How to Prevent Suicide Essay Example

📌Category: Safety, Social Issues
📌Words: 878
📌Pages: 4
📌Published: 09 November 2020

The escalation of suicide and mental illness over the past few years has brought on efforts to increase the conversation and awareness of the issue both nationally and locally.

September first of every year brings on the dawn of Suicide Awareness and Prevention Month. As a contribution to this, the American Foundation for Suicide Prevention (AFSP) hosts walks around the country where individuals or teams can walk and raise money in the name of suicide awareness and come together on a designated day. Janeen Wardie, a field advocate for the ASFP, is the mastermind behind both Out of the Darkness Community Walks that have occurred in Traverse City between 2018 and 2019. 

These events draw the attention and participation of hundreds of locals and visitors all from different backgrounds where the participants collectively attempt to make a massive improvement in the fight of raising awareness about suicide. Saturday, September 14 marked the second annual walk in Traverse City, where roughly 1,300 people joined together in the two-mile loop from the Open Space down Front Street to Wellington, up State Street to Division and back to the Open Space. 

Before the commencement of the walk, participants were welcomed to registration and were free to circulate and talk to other participants. Bonds were seemingly formed instantaneously as strangers came to the realization that every single person they were surrounded by in that moment was going through or had already gone through something similar to what they have. This walk helped people cope with and remember their past or current struggles, and it also helped encourage them to seek the love and support from the community. People walked holding signs that depicted loved ones they lost or signs that revealed their own internal demons while others walked hand in hand with those supporting them without signs. 

As the streets of downtown blurred with hundreds of cascading bodies, there was an abundance of emotions displayed on the participants’ faces; Christina “Tina” Wells-Dohm, an experienced volunteer and participant, stated that she was expecting there to be “happiness, sadness, hope, love, growth, and awareness” amidst the people that participated in the event. According to Wardie, the goal of the AFSP Out of the Darkness Community Walks is “to show those that are in that darkness that it is okay to reach out for help. We want them to hold on to hope, we want them to feel loved and validated in their struggles.” 

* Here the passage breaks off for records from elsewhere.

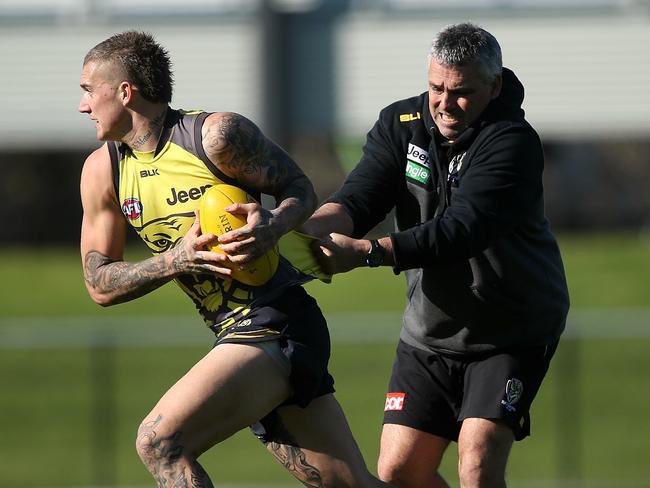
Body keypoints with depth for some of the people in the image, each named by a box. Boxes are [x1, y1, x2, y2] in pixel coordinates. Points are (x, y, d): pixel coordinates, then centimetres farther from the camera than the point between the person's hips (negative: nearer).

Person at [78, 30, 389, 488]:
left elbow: (301, 190, 0)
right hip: (237, 334, 7)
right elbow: (100, 283, 6)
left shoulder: (218, 134, -12)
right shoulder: (103, 170, 6)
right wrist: (177, 260, -11)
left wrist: (273, 224, -23)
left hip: (278, 325, -7)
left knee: (160, 442, -19)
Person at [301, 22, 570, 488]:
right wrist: (303, 227, -37)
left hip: (513, 334, -6)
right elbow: (358, 199, -14)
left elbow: (462, 231, -34)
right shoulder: (400, 125, -3)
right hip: (429, 335, 6)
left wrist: (367, 251, -44)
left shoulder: (513, 143, -22)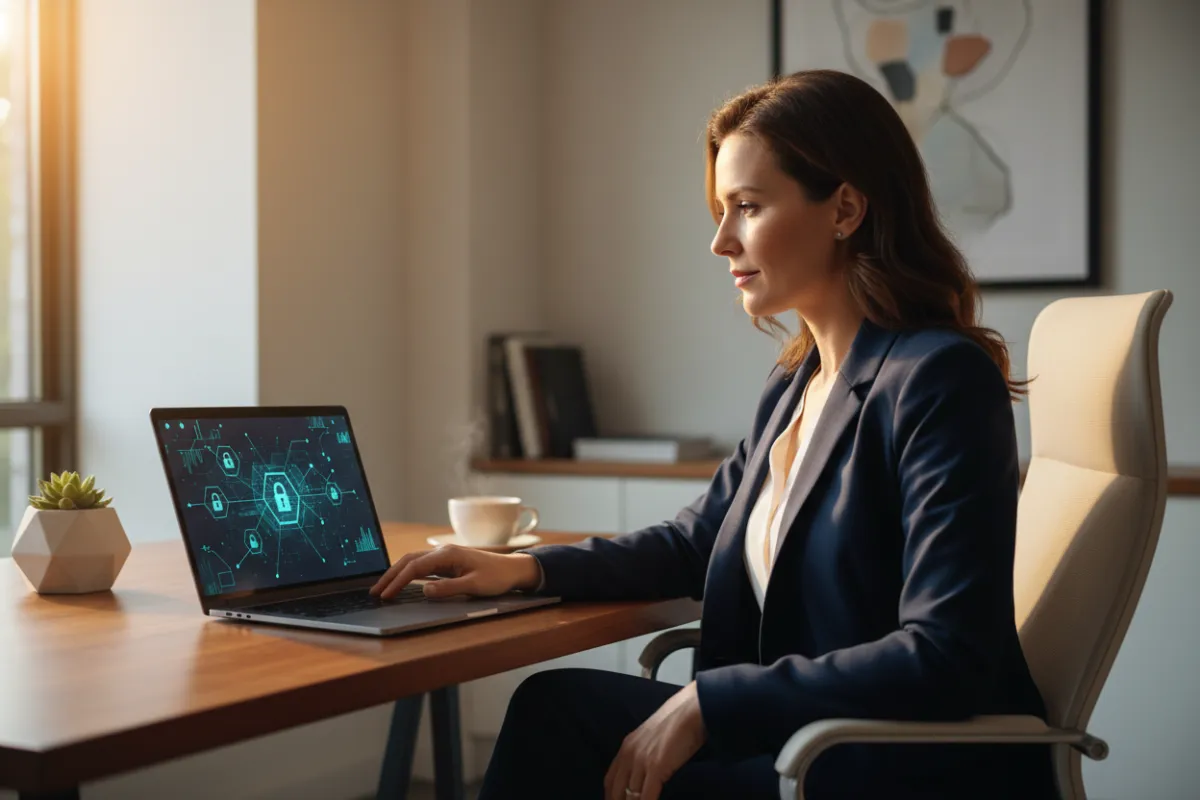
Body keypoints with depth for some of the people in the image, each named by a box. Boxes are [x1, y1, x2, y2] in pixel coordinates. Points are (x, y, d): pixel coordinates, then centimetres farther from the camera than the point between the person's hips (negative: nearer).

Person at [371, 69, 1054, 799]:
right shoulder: (796, 384, 10)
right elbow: (698, 540, 21)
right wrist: (528, 568, 6)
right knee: (559, 707, -9)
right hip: (808, 736, 7)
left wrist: (710, 702, -24)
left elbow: (946, 659, -23)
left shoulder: (939, 380, -17)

The population of people “in the darkness” was not just limited to adults and grieving family members; many children and teenagers were present at the walk to honor their past struggles with mental illness too. The National Alliance on Mental Illness disclosed in 2016 that 16.5 percent (7.7 million individuals) of adolescents aged 6-17 years old in America have displayed a lifetime or longtime prevalence of some sort of diagnosable mental illness, whether it be anxiety, depression, eating disorders, thought disorders, or personality disorders. Within Central High School’s own walls, administrators, counseling staff, and teachers “have noticed, over the years, a drastic increase in the anxiety,” according to General Ed School Social Worker Diane Burden. 

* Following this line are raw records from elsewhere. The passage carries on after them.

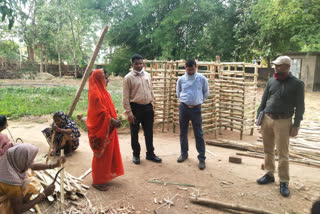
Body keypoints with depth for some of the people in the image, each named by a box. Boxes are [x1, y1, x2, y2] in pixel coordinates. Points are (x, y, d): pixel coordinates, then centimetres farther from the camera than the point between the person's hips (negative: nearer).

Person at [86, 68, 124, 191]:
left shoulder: (101, 91, 12)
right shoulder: (95, 93, -19)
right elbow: (101, 112, -23)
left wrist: (114, 119, 6)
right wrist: (113, 121, -21)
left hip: (107, 128, 10)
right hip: (100, 128, -10)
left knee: (107, 152, 18)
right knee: (101, 154, 1)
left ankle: (104, 176, 33)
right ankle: (98, 181, 16)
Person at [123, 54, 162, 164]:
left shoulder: (147, 75, 9)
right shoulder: (128, 78, -7)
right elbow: (126, 97, -10)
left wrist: (152, 104, 12)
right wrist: (128, 112, -14)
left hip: (148, 107, 5)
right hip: (135, 107, -4)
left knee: (149, 132, 12)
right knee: (134, 133, 8)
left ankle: (150, 154, 27)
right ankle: (136, 154, 26)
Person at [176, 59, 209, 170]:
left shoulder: (202, 79, -3)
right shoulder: (181, 79, 2)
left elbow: (206, 93, 9)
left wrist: (198, 101, 8)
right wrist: (185, 101, 10)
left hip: (196, 108, -2)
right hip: (183, 107, 2)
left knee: (199, 134, -1)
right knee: (183, 132, 13)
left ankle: (202, 158, 7)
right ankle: (184, 153, 30)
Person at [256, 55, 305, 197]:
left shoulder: (297, 84, -5)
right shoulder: (271, 81, 7)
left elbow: (300, 107, -4)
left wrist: (296, 125, -8)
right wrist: (259, 116, 7)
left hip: (283, 122, -4)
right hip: (267, 119, 5)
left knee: (283, 154, 1)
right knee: (268, 150, 13)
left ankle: (284, 182, 13)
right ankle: (269, 175, 28)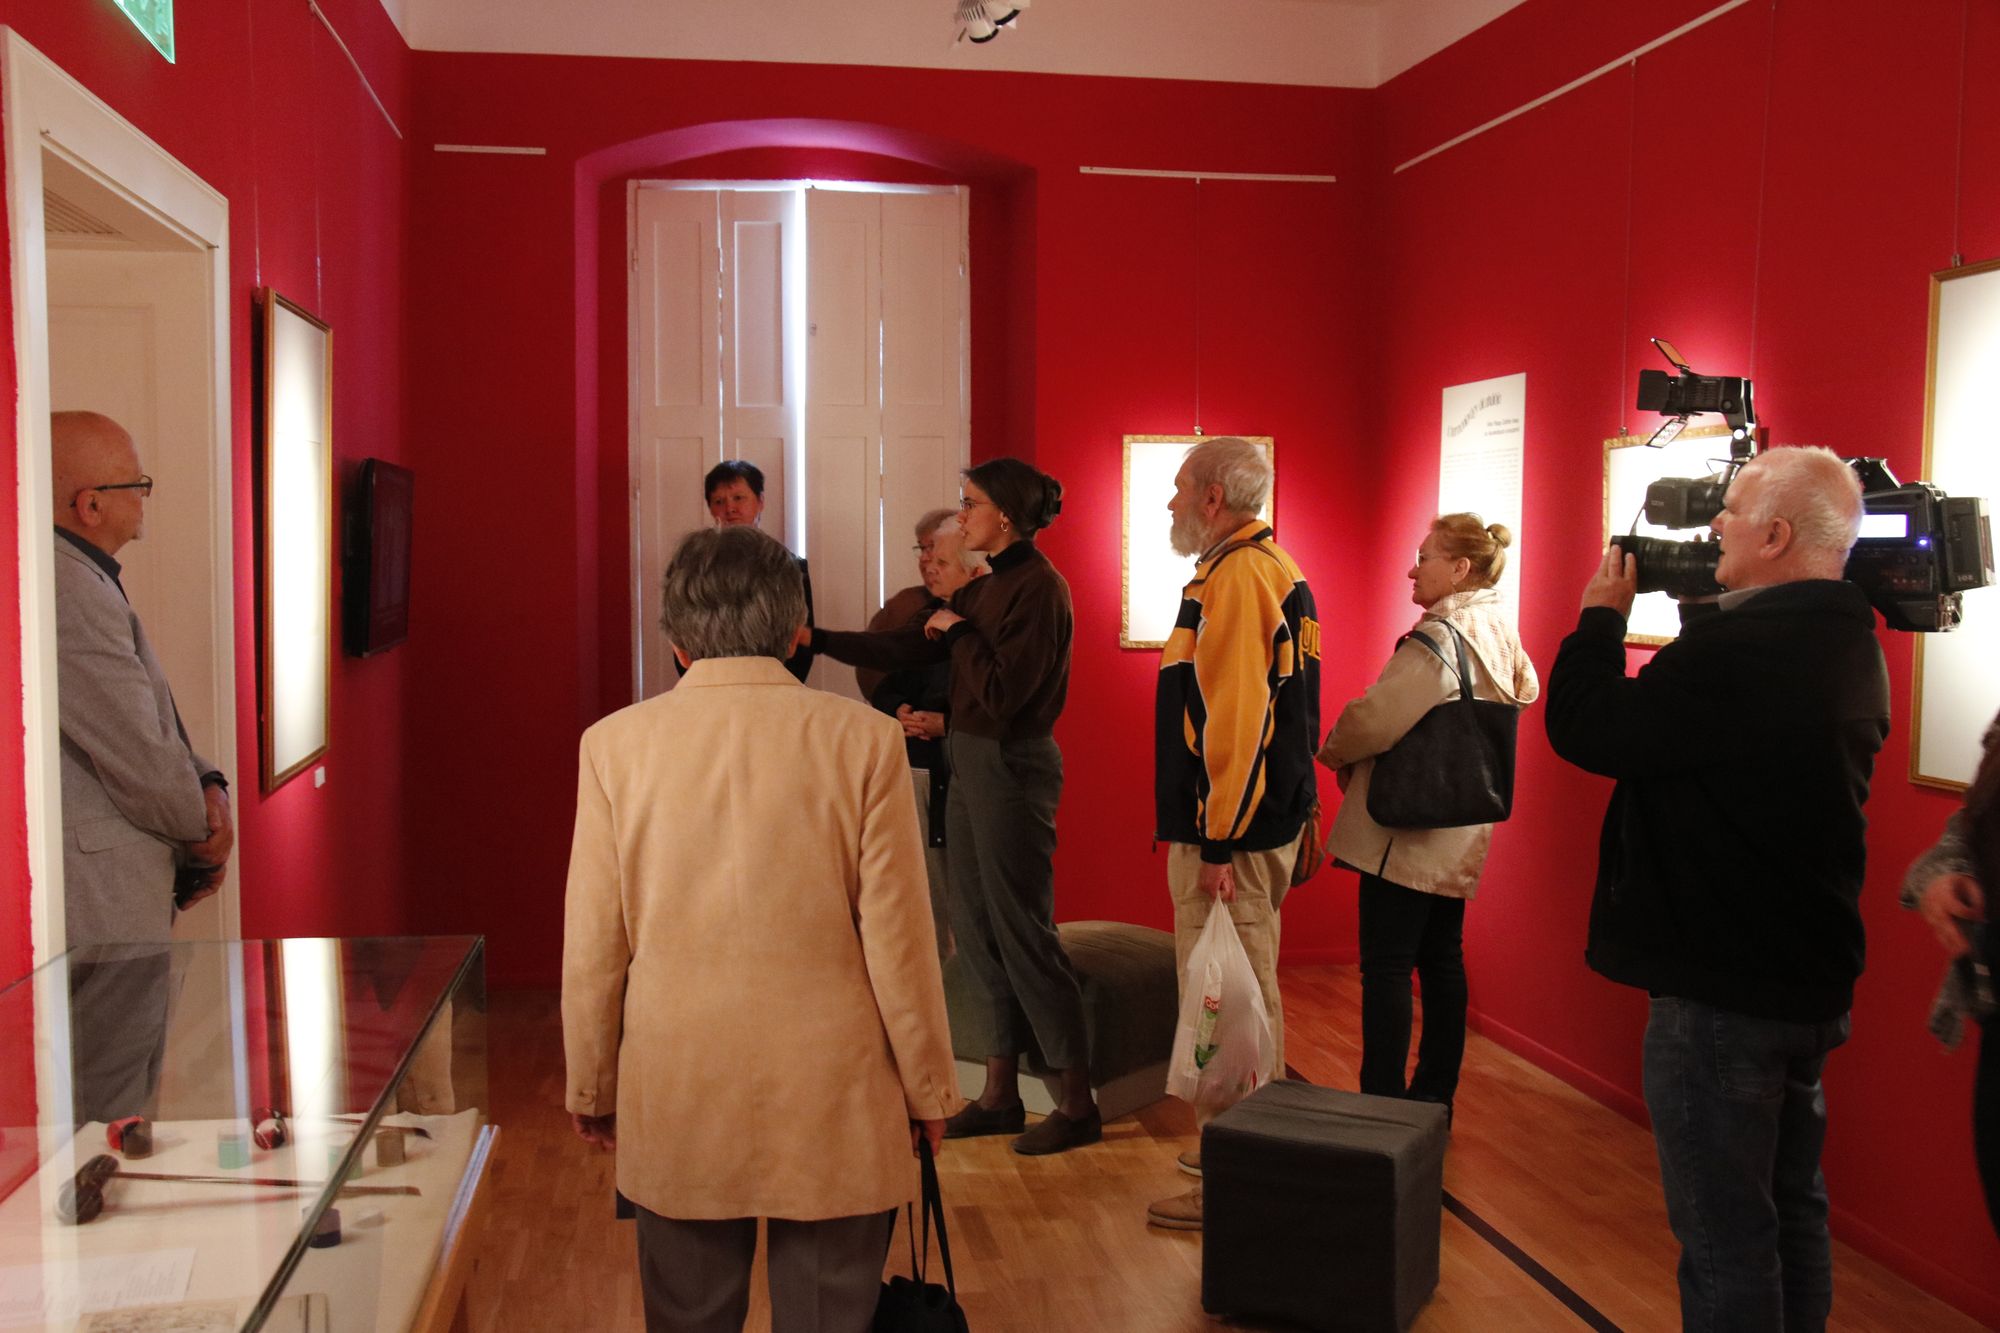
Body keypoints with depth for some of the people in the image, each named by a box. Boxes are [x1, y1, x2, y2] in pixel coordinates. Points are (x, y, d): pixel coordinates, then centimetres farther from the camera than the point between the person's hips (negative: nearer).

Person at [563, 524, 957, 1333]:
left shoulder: (616, 743, -4)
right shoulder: (864, 740, -9)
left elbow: (593, 946, 0)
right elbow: (898, 937, -6)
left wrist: (590, 1086, 14)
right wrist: (927, 1087, 7)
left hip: (674, 1107, 2)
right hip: (832, 1105, -1)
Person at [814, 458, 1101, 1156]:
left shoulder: (1038, 588, -15)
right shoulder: (987, 588, 14)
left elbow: (1001, 693, -21)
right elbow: (903, 648, 15)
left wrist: (957, 632, -9)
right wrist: (816, 639, 12)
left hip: (1011, 769, -9)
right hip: (970, 764, 9)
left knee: (1022, 930, -4)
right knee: (977, 929, 12)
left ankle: (1077, 1104, 6)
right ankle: (1000, 1096, 21)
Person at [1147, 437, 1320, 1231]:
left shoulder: (1235, 576, -17)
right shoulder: (1275, 569, 16)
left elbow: (1234, 716, -24)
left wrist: (1218, 843, -22)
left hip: (1231, 825, -11)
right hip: (1268, 816, 11)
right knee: (1246, 990, 18)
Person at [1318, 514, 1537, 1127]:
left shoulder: (1437, 639, -20)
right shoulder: (1500, 632, 8)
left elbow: (1376, 718, -23)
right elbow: (1526, 692, 25)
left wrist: (1336, 753, -3)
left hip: (1407, 831, -9)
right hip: (1460, 830, 9)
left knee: (1387, 967, -4)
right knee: (1441, 960, 16)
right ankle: (1434, 1098, 25)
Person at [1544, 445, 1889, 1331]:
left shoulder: (1738, 650, -25)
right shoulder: (1850, 648, 6)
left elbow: (1583, 728, -19)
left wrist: (1603, 612, -4)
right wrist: (1703, 615, 8)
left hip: (1721, 992, -10)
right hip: (1811, 982, 10)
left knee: (1723, 1234, 2)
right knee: (1790, 1209, 22)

She acknowledged that all students are affected by highs and lows in their mental health due to the lack of full completion of brain development as a part of growing up. Some students, however, tend to show these signs for a period of time that is longer or more frequent, an issue that stems from much deeper roots—mental illnesses or disorders. Wardie stated that part of the issue with students and people in general suffering from mental illnesses is that “[people] talk openly about and bring awareness to every other organ in [the] body being ill. But when it comes to [the] brain being ill, [people] have been taught not to talk about it.” 

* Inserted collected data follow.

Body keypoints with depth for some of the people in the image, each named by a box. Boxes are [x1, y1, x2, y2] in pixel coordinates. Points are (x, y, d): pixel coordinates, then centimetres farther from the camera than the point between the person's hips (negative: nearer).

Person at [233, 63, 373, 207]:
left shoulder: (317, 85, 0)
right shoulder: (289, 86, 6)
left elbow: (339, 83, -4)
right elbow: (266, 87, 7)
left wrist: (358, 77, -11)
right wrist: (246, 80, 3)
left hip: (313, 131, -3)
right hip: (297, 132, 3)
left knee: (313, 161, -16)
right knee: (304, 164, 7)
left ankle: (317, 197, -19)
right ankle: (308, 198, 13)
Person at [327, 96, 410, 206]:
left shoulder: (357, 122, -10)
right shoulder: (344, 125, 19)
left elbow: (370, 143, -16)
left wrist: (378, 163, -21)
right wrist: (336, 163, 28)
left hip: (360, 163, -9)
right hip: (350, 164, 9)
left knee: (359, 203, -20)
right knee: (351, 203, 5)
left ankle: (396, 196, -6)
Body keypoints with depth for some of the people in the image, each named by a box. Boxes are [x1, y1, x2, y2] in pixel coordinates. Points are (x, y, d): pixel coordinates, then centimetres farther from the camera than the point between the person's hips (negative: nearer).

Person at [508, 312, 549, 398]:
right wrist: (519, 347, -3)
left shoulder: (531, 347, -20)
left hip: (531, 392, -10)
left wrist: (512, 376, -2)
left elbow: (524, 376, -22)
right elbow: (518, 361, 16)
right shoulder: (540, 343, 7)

There is a stigma centered around mental illnesses and suicide that makes it almost inappropriate to talk about normally, but this only pushes people further into the darkness rather than pulling them out and providing them with the help and assistance they need. 

The passing of Traverse City local Jake Heller in early 2019 brought his closest friends, family, and co-workers together to participate in the Out of the Darkness walk in his name as Team We Walk for Jake. Tricia Adams, a participant of Team We Walk for Jake, spoke out about the goal of the team and of the overall event, saying that suicide was never really talked about in the past, but “it doesn’t have to be a hush-hush conversation anymore, and we need to encourage people to talk about it, and be aware of it, and understand that [suicide and mental illness] seems to be an increasing problem.” 

Anyone—no matter their personal backgrounds, genetic make-up, family life, or friend association—is susceptible to the gruesome effects of the inexpressible pain that mental illness causes. Burden states that the administrators and staff of CHS try to make the school as welcoming and as safe a space for students as they possibly can and that “every adult in this building is here because of kids.” In addition to the measures taken in school to aid students in coping with their mental illnesses or even the highs and lows adolescents experience, events outside of school such as the AFSP’s Out of the Darkness Community Walk serve as opportunities for people of all ages to receive support from other people who may be going through something similar to themselves. Despite the dark and twisted reason for joining people together, there is optimism and unity among them. Wardie endorses this by explaining the goal of the AFSP and other suicide/mental disorder awareness-promoting events through her eyes: “They are not alone. There are people who understand.”